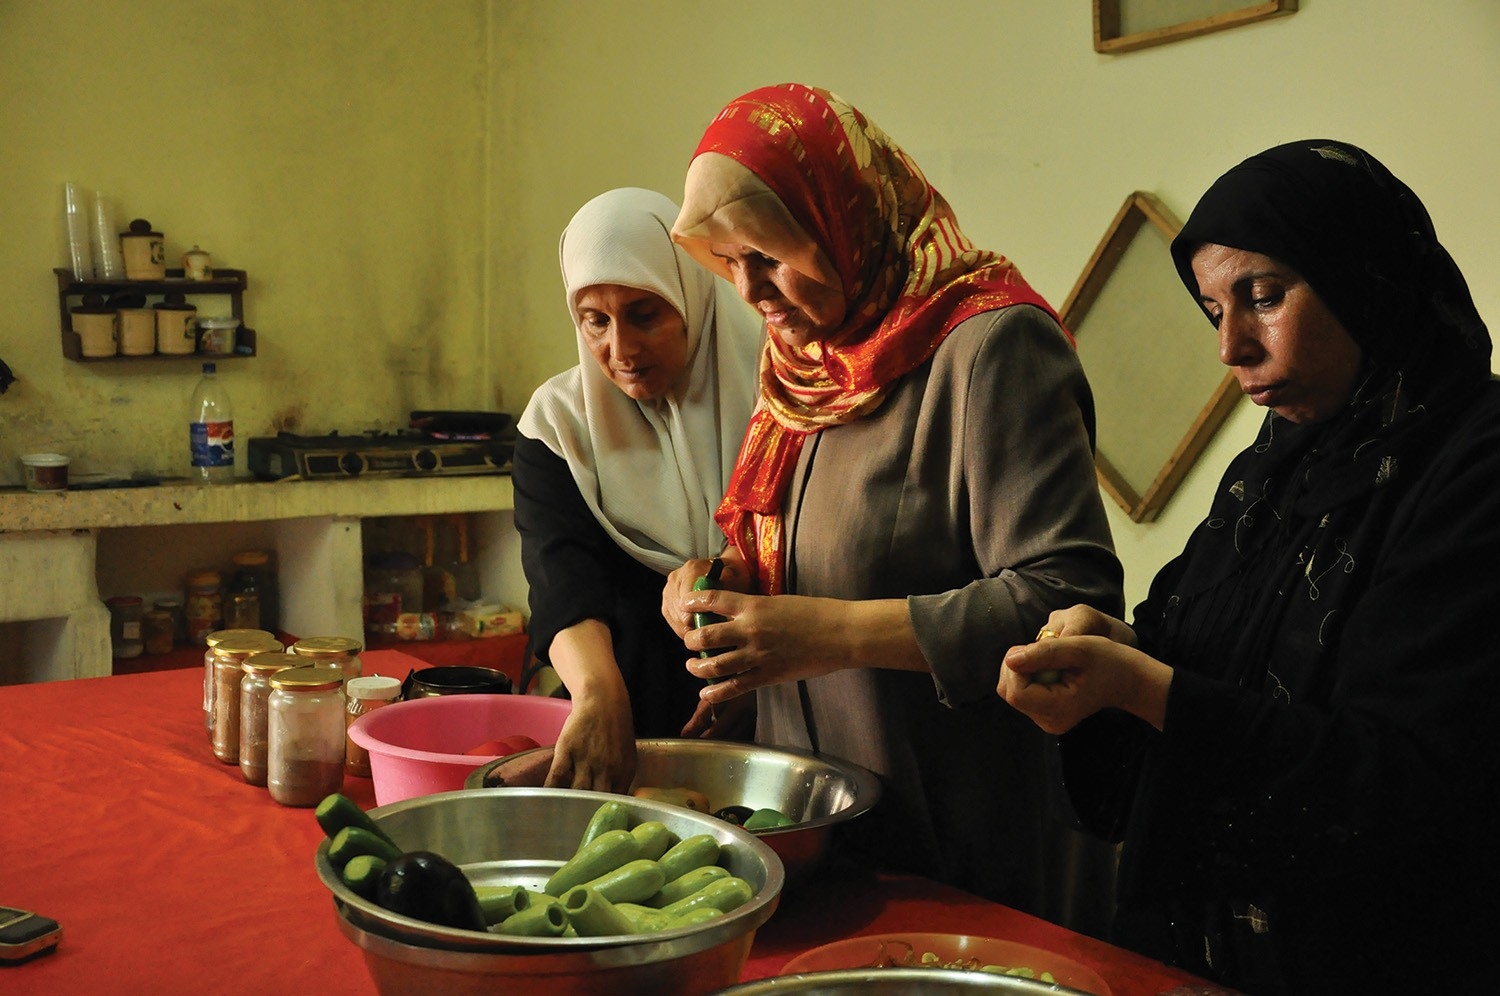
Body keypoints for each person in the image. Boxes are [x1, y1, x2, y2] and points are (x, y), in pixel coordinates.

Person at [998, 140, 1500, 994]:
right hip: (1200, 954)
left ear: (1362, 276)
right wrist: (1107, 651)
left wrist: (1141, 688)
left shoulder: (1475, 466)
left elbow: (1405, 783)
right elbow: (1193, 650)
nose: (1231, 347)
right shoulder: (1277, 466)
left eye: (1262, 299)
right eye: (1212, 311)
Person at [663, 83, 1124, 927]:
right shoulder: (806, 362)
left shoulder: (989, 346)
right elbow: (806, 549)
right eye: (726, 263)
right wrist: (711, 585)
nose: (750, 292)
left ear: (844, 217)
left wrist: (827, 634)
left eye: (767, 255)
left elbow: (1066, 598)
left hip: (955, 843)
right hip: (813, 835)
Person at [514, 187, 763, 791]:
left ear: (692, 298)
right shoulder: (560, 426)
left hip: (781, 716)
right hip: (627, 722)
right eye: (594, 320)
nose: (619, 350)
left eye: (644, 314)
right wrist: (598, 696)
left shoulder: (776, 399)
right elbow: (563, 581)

WHAT THE TASK REQUIRES:
From where "left wrist: (1141, 688)" appears to the last line of the listing above, please write out every line exactly; leave out the rest.

SOLUTION FOR THIS EXERCISE:
left wrist: (1141, 688)
left shoulder: (1475, 466)
left elbow: (1405, 783)
right elbow: (1193, 650)
nose: (1231, 347)
right shoulder: (1277, 466)
left eye: (1262, 299)
right eye: (1212, 311)
Person at [663, 83, 1124, 927]:
right shoulder: (806, 362)
left shoulder: (989, 346)
right elbow: (806, 549)
right eye: (726, 263)
right wrist: (711, 585)
nose: (750, 292)
left ear: (844, 217)
left wrist: (827, 634)
left eye: (767, 255)
left elbow: (1066, 598)
left hip: (955, 843)
right hip: (813, 835)
Person at [514, 187, 763, 791]:
left ear: (692, 298)
right shoulder: (560, 426)
left hip: (781, 716)
right hip: (627, 722)
right eye: (594, 320)
nose: (619, 350)
left eye: (644, 314)
right wrist: (598, 696)
left shoulder: (776, 399)
right elbow: (563, 581)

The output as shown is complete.